Painkiller addiction causes changes in a person’s brain wiring, especially if he’s been hooked for a long time. That is why it is important to address the problem as soon as possible. And of course, it is not enough to want to stop the addiction – the person should make a decision to stop and seek help.
If you’re a painkiller addict who would like to stop, you can begin with a detox program. Some of the most common detox option include home detox, rapid detox and medical detox.
Often and especially for those who are heavily addicted to prescription painkillers for a considerable period, a medical detox is the most effective choice. This is due to the fact that withdrawal symptoms can be so severe that other approaches won’t work, and the person will only return to his addiction.
Sometimes, a cold turkey withdrawal is not only difficult, but it can also be dangerous for the individual suffering from the symptoms. The goal of medical detox, which is also called inpatient painkiller detox, is to lessen the symptoms, while making sure that the cessation of the opiate addiction Is done in a safe manner.
As soon as a person completes a medical detox protocol, he will usually begin a community-based rehabilitation program that combines medical therapy, one-on-one and group therapy, and other activities that can help in recovery.
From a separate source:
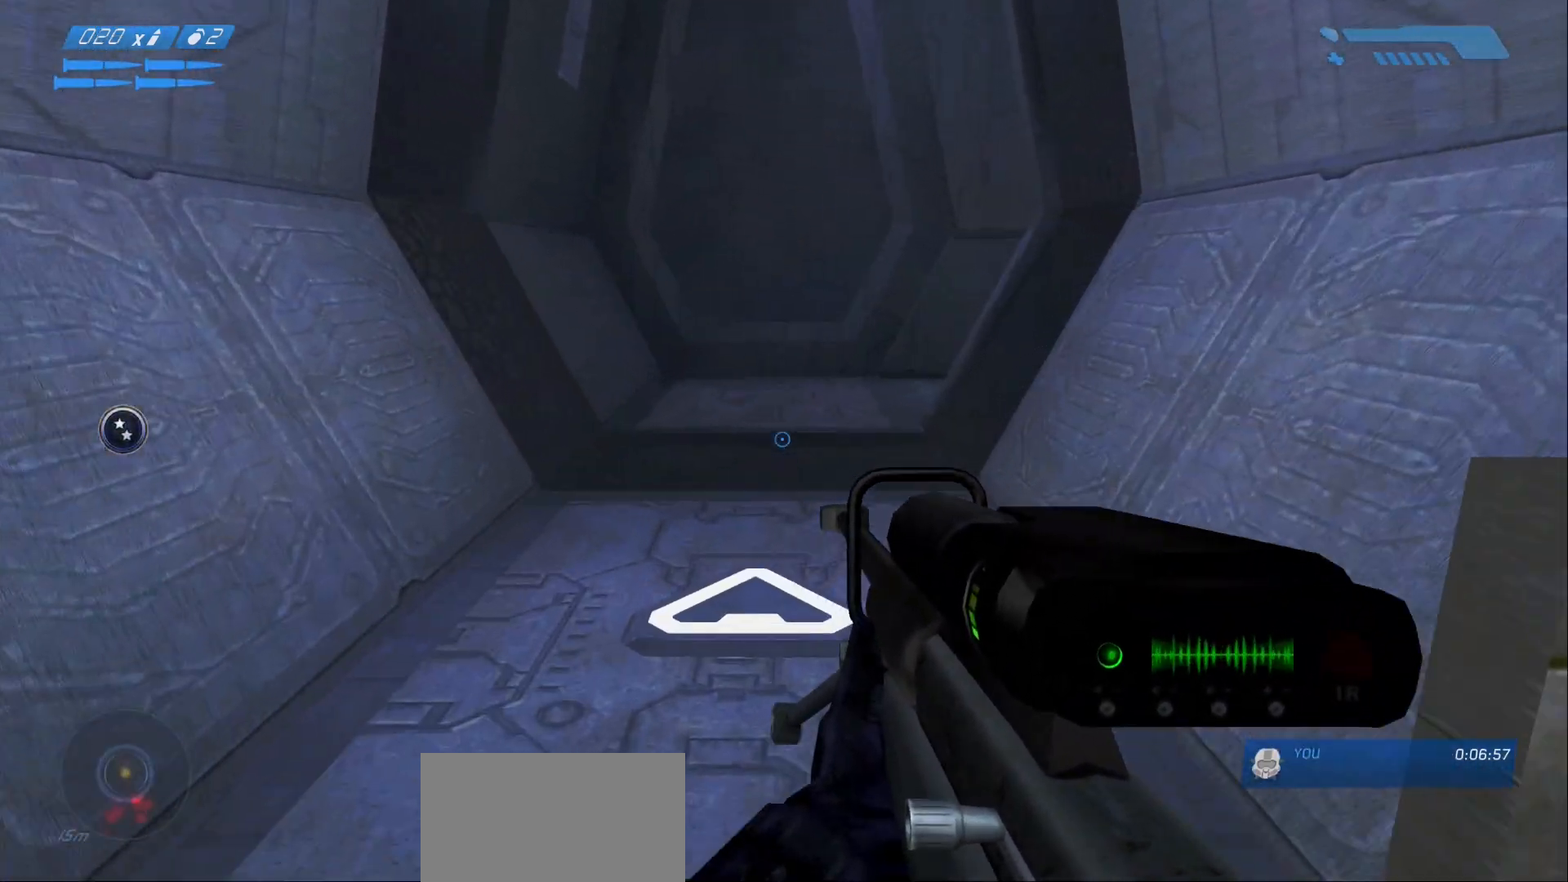
{"keys": ["w"], "mouse": [], "events": []}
Cold turkey is a popular detox option in which your doses will be minimized to zero. Though proven to be effective, this option tends to produce the most powerful withdrawal symptoms. The dose will usually be reduced by about 25% every few days.
Replacement therapy, another detox option, calls for giving the individual a less powerful opiate to stop the original addiction. This can work sometimes, but it’s also dangerous in the sense that the person will only be changing the drug he’s addicted to. In other words, the individual will remain a painkiller addict.
Rapid detox is yet another option for those who would like to stop their painkiller addiction. With this approach, the person will be given opioid antagonist medication that hasten the withdrawal process.
As soon as as the individual has completed the detox program, he can start getting treated for addiction, which is when the causes behind the addiction are identified and addressed.
Because the detox process is highly individualized and therefore different from one person to another, it is hard to tell how long it will likely take. It is also difficult to tell how a detox program might go for any person, although the above information gives an overview of what may be expected.